# Reading text
--
Web
Analytics
Report - - The Mill Hotel, Croston, Preston - February 2016 | Leisure Sites | 28DaysLater.co.uk
  • Welcome to 28DaysLater.co.uk - 28DL - The UK Urban Exploring / Urban Exploration / Urbex Forums.

    Asylums and Hospitals, High Stuff, Industrial, Leisure Sites, Residential Sites, Military Sites, Mines and Quarries, ROC Posts, Theatres and Cinemas, Draining, Underground Sites, European and International Sites, Leads, Rumours and News, Kit, Clothing, Equipment, Photography and Video sections, plus Private & Local Groups and a lot more.

    Please feel free to browse this website as a guest. However, creating an account allows you to search, post replies, start new threads, use bookmarking, live chat, messaging and notification systems. Also, it removes some ads.

    Create an account | Login | Request new password

Report - The Mill Hotel, Croston, Preston - February 2016

ladybrade

28DL Full Member
28DL Full Member
#1
The Mill Hotel is situated in what was Gradwell Farm, in the parish of Ulnes Walton. It was name after a Nowegian Seafarer who ventured up the River Ribble and eventually into the River Lostock.

Gradwell’s was used as a Catholic Seminary for Jesuit Priests during the reformation. The students here would work on the farm by day and study for priesthood at night so as not to be detected. The gable ends of the building have crosses above them, which indicated a place for mass, which was said daily in the room above the entrance to William Gradwells Bar. The old Gradwell’s Stone Cross, said to be of Saxon origin, can still be seen at the entrance to the caravan park.

The farm House itself is of considerable historical interest. Most of the present building dates back to about 1700, but a house stood here in time of Elizabeth I, owned by the Catholic ‘Gradwell’ Family. The initials of William Gradwell, the first of the line, still adorn the front of the building. The house is Grade II listed, having undergone an estimated £100,000 worth of much needed restoration work.
--
[Stored records]
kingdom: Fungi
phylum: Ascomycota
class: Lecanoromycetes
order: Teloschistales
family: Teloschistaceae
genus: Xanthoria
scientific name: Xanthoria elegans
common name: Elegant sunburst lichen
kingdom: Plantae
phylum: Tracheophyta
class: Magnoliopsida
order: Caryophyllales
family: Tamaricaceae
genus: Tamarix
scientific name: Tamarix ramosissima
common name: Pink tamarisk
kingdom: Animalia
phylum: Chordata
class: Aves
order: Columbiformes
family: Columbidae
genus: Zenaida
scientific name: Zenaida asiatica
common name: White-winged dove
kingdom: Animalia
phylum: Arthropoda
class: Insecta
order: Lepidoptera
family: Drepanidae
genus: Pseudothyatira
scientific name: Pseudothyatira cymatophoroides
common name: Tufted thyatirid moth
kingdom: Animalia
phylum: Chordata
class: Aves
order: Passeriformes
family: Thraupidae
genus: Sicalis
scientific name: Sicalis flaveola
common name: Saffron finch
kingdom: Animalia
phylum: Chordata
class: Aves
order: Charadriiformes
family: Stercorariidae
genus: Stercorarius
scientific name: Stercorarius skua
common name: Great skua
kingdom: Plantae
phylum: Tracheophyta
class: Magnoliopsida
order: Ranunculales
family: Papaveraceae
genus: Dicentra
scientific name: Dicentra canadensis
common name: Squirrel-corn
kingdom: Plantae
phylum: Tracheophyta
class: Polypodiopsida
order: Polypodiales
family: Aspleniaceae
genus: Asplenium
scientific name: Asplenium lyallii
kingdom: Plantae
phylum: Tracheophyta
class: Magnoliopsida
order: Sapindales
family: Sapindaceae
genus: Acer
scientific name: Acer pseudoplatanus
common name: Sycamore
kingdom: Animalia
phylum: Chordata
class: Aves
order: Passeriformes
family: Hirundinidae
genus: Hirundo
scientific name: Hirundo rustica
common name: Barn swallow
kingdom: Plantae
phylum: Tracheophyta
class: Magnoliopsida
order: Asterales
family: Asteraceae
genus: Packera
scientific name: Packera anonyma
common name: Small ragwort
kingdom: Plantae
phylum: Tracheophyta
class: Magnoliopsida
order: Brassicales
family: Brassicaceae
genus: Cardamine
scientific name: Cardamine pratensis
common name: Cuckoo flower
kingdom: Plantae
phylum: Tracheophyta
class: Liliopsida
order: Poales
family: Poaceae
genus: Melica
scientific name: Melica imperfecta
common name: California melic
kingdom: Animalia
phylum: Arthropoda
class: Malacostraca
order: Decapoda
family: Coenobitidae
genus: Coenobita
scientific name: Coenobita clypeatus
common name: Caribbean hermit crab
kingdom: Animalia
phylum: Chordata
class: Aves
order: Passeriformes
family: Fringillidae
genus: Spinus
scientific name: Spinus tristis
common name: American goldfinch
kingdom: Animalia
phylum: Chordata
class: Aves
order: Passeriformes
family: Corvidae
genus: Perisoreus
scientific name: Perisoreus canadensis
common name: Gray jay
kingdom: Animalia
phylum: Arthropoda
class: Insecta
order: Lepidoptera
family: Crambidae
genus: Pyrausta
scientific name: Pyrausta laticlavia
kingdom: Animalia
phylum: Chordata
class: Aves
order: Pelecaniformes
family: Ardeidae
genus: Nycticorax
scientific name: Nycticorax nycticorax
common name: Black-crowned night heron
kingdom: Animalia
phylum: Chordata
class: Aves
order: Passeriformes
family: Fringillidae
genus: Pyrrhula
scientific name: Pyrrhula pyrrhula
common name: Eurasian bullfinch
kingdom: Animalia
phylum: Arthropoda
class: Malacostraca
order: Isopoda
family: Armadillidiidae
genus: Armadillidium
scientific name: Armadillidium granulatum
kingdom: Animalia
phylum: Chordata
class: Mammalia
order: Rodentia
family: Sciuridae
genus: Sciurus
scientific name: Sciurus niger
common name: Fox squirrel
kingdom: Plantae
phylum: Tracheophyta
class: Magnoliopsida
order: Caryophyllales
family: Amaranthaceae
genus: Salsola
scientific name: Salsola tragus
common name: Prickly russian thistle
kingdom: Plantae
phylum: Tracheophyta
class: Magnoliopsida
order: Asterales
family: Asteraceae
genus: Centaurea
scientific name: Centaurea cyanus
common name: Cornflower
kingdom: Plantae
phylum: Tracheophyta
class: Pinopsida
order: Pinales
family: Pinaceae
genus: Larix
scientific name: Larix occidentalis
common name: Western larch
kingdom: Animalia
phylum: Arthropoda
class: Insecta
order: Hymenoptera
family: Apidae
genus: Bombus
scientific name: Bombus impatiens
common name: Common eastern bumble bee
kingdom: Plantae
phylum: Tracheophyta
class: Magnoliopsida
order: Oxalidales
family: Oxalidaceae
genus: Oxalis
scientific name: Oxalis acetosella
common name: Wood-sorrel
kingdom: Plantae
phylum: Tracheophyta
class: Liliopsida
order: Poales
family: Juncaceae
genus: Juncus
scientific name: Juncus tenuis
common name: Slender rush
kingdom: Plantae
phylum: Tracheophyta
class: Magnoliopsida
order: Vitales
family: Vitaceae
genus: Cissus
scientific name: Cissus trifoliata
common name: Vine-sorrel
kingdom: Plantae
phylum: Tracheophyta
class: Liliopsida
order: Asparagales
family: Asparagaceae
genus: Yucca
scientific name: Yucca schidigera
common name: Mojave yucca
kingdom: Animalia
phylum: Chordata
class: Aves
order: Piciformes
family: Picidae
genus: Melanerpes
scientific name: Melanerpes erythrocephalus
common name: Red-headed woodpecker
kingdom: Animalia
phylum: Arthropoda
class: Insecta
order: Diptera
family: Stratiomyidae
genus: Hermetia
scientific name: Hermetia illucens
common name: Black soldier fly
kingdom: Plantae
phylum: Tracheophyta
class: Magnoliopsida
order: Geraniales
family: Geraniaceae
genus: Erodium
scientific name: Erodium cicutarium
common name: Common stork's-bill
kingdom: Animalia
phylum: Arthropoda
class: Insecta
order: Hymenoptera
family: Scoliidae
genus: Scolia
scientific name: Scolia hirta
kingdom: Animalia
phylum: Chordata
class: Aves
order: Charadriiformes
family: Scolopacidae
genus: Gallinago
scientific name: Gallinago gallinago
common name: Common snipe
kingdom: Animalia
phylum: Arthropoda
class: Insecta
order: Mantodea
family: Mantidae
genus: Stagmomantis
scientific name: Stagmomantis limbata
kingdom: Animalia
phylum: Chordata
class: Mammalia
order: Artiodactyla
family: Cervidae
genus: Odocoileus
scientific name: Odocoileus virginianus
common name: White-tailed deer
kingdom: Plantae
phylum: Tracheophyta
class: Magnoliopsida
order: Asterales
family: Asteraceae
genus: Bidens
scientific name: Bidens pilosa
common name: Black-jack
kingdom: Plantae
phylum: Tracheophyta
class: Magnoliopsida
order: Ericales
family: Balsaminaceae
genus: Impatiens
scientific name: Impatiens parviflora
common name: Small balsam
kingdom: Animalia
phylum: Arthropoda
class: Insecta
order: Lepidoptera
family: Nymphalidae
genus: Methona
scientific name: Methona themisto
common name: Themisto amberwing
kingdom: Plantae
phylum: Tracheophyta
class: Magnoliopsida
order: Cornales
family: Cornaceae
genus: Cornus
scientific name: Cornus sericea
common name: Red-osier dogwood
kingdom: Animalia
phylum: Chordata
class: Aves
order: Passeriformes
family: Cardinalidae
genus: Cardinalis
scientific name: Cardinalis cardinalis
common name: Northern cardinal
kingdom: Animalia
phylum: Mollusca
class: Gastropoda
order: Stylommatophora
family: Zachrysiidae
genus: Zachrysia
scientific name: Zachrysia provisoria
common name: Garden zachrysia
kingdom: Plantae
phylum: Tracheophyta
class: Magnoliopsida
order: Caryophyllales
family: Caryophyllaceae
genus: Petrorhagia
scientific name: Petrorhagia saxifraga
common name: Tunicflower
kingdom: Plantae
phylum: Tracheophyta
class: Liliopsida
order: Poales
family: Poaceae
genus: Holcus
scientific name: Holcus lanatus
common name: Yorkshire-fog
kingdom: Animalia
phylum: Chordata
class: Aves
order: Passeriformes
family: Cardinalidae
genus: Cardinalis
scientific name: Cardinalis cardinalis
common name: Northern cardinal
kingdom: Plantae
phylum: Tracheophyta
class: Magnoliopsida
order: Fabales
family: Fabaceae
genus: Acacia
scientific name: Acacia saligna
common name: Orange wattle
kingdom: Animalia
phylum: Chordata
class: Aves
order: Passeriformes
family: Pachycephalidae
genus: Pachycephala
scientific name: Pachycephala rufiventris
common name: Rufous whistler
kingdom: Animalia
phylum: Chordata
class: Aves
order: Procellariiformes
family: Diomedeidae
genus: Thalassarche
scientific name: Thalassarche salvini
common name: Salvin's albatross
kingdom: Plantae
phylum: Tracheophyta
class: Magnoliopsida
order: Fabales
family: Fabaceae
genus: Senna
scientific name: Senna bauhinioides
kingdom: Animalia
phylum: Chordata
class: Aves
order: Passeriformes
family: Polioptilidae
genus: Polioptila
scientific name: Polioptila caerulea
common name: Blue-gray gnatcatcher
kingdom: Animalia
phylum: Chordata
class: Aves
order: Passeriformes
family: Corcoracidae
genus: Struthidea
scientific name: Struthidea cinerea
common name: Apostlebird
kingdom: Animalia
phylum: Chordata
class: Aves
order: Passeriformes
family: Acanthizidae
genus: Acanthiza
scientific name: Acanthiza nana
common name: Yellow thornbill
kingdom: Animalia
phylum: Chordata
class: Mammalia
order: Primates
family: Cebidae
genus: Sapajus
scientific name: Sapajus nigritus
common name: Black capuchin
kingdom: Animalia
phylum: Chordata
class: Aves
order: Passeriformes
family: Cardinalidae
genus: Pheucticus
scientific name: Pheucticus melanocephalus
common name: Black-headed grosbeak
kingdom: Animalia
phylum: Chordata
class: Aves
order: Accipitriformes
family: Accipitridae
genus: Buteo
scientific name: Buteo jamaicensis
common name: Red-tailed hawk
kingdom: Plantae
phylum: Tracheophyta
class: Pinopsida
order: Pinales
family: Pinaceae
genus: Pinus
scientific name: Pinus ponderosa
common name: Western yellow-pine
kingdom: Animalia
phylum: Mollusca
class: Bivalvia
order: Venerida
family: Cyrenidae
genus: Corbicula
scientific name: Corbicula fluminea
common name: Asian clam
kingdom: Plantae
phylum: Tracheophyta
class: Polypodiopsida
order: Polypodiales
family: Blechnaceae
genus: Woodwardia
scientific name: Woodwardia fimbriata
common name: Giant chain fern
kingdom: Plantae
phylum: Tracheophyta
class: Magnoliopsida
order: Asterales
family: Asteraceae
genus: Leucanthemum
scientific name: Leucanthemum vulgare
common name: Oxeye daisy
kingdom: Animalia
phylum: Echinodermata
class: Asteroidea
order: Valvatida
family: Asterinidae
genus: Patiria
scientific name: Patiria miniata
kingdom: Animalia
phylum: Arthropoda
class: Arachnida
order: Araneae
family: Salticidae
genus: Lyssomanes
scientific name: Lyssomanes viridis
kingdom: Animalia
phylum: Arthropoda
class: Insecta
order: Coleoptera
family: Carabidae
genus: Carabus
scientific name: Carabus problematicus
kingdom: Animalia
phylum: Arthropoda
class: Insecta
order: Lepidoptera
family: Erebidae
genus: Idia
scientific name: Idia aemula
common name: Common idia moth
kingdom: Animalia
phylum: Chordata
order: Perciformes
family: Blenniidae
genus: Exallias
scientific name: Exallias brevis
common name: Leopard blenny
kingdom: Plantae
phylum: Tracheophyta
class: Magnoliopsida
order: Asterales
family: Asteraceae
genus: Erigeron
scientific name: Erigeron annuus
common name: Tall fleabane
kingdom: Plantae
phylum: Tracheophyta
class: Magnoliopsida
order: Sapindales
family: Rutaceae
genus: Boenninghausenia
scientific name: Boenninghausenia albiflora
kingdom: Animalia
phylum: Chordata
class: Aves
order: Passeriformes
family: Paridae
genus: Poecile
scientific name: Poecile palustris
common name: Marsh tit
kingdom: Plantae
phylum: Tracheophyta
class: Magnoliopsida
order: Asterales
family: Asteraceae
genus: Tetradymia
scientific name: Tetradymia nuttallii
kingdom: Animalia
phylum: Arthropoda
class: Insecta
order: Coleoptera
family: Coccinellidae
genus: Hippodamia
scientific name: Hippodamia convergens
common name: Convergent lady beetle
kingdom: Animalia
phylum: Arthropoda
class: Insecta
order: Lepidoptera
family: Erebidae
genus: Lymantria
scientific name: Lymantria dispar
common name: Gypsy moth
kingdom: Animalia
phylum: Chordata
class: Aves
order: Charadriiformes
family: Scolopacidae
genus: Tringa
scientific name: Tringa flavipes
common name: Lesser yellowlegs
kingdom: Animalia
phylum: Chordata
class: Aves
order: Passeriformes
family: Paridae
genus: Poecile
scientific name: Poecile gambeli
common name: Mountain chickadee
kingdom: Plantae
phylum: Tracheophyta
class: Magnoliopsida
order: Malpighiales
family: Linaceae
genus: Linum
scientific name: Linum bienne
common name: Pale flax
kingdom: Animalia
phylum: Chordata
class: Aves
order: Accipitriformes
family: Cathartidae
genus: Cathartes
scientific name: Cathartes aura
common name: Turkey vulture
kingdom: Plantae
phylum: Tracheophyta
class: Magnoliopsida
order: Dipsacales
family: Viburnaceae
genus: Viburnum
--
# Work order 1
According to the Mill Hotel report, to about what year does most of the present farmhouse building date?
# Work order 2
Reproduce the passage of the Mill Hotel report between "Report - The Mill" and "the River Lostock.", inclusive.

# Reply 1
About 1700.

# Reply 2
Report - The Mill Hotel, Croston, Preston - February 2016

ladybrade

28DL Full Member
28DL Full Member
#1
The Mill Hotel is situated in what was Gradwell Farm, in the parish of Ulnes Walton. It was name after a Nowegian Seafarer who ventured up the River Ribble and eventually into the River Lostock.